● Selected extract:
-=-=-
The Story of Ram Colorfully Celebrates Diwali

The Story of Ram – photo by Rich Rankin

When they mirror the people who live in them, cities are like living kaleidoscopes.  Holidays, festivals and celebrations turn diversity into an engine that makes the city more colorful, dynamic and interesting by allowing people to reach back to their pre-America days and bring joyful memories of the past to the present.

For most Chicagoans, the early days of November has us catching the first glimpse of our two biggest US holidays as they loom on the horizon.  Little do many of us realize that thousands of our neighbors have already gotten into the holiday mood with Diwali, an ancient festival of lights originating in Southeast Asia centuries before Christianity began.  Symbolizing “the victory of light over darkness, good over evil, and knowledge over ignorance”, its concepts and purpose glow with a universality that anyone can appreciate.  Running five days long and marked with pageantry, performance and lavish feasts; Diwali is a significant festival celebrated in some form by the nearly quarter million people of Southeast Asian descent in Illinois; most of them residing within Chicago’s metropolitan ring.
-=-=-
[Records in a dataset]
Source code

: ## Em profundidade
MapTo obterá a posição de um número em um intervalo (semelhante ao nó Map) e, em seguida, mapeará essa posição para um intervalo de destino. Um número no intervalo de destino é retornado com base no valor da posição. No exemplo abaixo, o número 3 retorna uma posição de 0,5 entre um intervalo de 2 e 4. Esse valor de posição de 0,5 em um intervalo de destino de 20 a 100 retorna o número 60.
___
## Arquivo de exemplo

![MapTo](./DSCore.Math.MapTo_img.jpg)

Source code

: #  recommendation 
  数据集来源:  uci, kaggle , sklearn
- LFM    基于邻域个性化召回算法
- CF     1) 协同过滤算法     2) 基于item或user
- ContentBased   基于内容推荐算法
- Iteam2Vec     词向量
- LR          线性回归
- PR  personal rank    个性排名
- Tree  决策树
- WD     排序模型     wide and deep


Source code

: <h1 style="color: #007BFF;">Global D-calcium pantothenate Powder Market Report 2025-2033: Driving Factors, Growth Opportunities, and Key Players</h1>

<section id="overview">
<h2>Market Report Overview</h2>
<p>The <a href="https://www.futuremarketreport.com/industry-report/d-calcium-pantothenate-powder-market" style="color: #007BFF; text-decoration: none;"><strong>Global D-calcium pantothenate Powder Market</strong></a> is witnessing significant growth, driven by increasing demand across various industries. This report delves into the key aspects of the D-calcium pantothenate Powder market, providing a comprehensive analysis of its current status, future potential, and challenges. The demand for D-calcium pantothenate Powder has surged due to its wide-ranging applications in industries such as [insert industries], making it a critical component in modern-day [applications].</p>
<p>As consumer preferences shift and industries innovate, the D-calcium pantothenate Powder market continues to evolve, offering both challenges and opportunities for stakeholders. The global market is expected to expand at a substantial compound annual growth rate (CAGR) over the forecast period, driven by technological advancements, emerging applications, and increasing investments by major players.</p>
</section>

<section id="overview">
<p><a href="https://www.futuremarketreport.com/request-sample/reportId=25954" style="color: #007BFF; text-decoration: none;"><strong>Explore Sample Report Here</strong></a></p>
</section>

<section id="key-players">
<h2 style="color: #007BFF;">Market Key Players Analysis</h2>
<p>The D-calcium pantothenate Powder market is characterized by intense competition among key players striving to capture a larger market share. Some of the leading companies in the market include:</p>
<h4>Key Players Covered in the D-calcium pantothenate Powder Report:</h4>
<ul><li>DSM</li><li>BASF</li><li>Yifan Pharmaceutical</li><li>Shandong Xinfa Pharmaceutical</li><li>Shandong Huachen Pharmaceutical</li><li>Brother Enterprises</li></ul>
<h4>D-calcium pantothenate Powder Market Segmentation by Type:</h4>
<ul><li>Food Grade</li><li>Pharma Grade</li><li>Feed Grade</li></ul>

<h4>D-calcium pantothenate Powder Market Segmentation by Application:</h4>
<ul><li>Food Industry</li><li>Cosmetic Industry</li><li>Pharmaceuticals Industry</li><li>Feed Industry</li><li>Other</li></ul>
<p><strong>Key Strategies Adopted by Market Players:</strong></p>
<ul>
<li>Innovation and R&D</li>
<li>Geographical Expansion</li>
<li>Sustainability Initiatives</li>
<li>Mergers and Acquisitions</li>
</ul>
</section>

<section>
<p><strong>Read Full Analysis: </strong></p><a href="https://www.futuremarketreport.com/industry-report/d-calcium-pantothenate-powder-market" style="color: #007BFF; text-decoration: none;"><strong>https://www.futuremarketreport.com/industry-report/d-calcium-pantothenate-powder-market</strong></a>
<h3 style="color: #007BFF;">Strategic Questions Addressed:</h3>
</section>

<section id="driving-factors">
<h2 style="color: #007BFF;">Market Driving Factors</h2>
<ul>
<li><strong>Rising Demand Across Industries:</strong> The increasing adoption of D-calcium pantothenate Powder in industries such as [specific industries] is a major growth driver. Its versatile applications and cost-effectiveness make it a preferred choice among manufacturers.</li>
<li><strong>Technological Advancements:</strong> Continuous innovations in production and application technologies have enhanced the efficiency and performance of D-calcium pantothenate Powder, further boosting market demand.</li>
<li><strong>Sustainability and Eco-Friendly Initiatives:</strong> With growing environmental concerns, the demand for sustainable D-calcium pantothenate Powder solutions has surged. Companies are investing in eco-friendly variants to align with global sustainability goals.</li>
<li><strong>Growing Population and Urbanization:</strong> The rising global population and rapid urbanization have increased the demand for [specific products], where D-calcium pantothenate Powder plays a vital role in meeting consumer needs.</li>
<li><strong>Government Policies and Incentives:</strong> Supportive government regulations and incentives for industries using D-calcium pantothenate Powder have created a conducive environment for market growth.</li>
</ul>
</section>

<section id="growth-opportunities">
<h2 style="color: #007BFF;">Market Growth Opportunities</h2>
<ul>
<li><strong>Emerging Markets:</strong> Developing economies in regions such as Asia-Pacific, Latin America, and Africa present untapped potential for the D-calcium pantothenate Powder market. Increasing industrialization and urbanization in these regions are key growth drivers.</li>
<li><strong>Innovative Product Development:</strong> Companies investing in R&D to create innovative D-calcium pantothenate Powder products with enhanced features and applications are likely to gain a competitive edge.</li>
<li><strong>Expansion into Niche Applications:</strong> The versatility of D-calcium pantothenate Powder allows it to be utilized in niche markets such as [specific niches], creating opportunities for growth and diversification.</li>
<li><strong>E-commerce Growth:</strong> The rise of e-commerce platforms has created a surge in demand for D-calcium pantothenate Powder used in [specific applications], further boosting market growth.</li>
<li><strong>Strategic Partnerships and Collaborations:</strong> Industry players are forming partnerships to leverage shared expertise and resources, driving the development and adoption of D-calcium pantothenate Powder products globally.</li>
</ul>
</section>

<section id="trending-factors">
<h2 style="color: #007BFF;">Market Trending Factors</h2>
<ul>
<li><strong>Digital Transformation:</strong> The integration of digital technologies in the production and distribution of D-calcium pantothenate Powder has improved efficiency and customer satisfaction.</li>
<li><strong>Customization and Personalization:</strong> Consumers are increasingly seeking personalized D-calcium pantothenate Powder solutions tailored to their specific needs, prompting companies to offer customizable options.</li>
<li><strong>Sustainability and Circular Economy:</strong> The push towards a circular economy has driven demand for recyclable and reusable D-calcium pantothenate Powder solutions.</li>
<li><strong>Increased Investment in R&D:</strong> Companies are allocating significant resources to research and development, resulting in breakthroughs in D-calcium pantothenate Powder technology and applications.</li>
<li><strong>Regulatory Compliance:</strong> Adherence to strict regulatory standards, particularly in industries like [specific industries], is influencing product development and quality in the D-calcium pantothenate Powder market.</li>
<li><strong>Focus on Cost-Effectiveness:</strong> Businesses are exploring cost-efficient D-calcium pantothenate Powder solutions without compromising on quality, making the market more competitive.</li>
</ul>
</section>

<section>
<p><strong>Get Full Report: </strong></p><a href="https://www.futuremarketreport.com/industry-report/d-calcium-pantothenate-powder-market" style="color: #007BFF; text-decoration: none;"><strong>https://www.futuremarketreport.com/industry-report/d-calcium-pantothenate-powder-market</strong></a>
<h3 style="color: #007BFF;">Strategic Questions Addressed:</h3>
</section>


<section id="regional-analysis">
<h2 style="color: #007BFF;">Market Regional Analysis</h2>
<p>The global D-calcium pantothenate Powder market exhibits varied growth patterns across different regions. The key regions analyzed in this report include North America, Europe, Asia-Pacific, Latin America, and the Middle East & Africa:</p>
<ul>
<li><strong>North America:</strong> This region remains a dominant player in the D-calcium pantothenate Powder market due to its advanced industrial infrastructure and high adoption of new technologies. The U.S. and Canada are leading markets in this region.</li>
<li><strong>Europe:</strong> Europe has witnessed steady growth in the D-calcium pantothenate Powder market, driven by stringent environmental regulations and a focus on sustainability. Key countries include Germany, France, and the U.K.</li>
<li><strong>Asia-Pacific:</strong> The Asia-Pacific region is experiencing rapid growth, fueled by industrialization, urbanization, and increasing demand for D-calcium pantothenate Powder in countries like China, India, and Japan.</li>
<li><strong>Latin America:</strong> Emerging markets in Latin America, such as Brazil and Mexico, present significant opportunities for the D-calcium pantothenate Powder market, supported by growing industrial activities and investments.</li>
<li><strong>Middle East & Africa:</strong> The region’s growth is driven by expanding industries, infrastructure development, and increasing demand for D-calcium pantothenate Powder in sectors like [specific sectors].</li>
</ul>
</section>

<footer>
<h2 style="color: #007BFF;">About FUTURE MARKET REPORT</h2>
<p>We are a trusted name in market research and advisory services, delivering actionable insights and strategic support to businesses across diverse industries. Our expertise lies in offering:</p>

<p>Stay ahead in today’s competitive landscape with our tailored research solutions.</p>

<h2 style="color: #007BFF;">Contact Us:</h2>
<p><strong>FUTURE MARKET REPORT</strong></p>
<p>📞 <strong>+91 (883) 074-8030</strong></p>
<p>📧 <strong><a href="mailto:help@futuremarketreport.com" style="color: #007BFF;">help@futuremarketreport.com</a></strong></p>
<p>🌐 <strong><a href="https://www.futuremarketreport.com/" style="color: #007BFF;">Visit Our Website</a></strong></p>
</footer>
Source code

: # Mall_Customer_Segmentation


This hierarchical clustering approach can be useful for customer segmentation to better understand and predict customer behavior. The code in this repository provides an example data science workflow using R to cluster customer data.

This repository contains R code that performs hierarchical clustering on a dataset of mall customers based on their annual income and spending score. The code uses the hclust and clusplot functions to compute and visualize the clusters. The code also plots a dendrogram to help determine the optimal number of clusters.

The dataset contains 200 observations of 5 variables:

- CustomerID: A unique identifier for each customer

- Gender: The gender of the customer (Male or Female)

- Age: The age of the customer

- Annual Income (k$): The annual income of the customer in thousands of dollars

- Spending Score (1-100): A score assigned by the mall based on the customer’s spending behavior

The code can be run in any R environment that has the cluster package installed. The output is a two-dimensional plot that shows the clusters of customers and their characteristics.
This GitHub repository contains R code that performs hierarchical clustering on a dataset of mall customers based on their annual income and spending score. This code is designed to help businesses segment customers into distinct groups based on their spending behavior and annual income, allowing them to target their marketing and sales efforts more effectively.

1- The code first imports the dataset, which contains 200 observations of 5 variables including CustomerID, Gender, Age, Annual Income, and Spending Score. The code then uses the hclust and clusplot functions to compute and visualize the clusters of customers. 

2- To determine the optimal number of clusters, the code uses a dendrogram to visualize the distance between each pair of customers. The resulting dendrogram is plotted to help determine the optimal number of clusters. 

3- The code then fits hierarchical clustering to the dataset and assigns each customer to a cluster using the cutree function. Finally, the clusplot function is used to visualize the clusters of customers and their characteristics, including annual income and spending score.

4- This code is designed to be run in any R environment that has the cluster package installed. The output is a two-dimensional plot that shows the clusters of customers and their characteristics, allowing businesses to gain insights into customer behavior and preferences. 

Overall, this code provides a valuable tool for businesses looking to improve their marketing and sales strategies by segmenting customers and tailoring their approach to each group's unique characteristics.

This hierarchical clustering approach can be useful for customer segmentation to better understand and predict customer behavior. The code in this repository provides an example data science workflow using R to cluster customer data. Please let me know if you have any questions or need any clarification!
-=-=-
● Required work:
• 1. Return the part of the Diwali article starting with "When they mirror" and going on through "to the present.", copied word for word.
• 2. From the entries, retype the lines starting with the line with "This repository contains" and going on through the line with "2- To determine", keeping them unchanged.

● Solutions to the exercise:
• 1.
When they mirror the people who live in them, cities are like living kaleidoscopes.  Holidays, festivals and celebrations turn diversity into an engine that makes the city more colorful, dynamic and interesting by allowing people to reach back to their pre-America days and bring joyful memories of the past to the present.

• 2.
This repository contains R code that performs hierarchical clustering on a dataset of mall customers based on their annual income and spending score. The code uses the hclust and clusplot functions to compute and visualize the clusters. The code also plots a dendrogram to help determine the optimal number of clusters.

The dataset contains 200 observations of 5 variables:

- CustomerID: A unique identifier for each customer

- Gender: The gender of the customer (Male or Female)

- Age: The age of the customer

- Annual Income (k$): The annual income of the customer in thousands of dollars

- Spending Score (1-100): A score assigned by the mall based on the customer’s spending behavior

The code can be run in any R environment that has the cluster package installed. The output is a two-dimensional plot that shows the clusters of customers and their characteristics.
This GitHub repository contains R code that performs hierarchical clustering on a dataset of mall customers based on their annual income and spending score. This code is designed to help businesses segment customers into distinct groups based on their spending behavior and annual income, allowing them to target their marketing and sales efforts more effectively.

1- The code first imports the dataset, which contains 200 observations of 5 variables including CustomerID, Gender, Age, Annual Income, and Spending Score. The code then uses the hclust and clusplot functions to compute and visualize the clusters of customers. 

2- To determine the optimal number of clusters, the code uses a dendrogram to visualize the distance between each pair of customers. The resulting dendrogram is plotted to help determine the optimal number of clusters. 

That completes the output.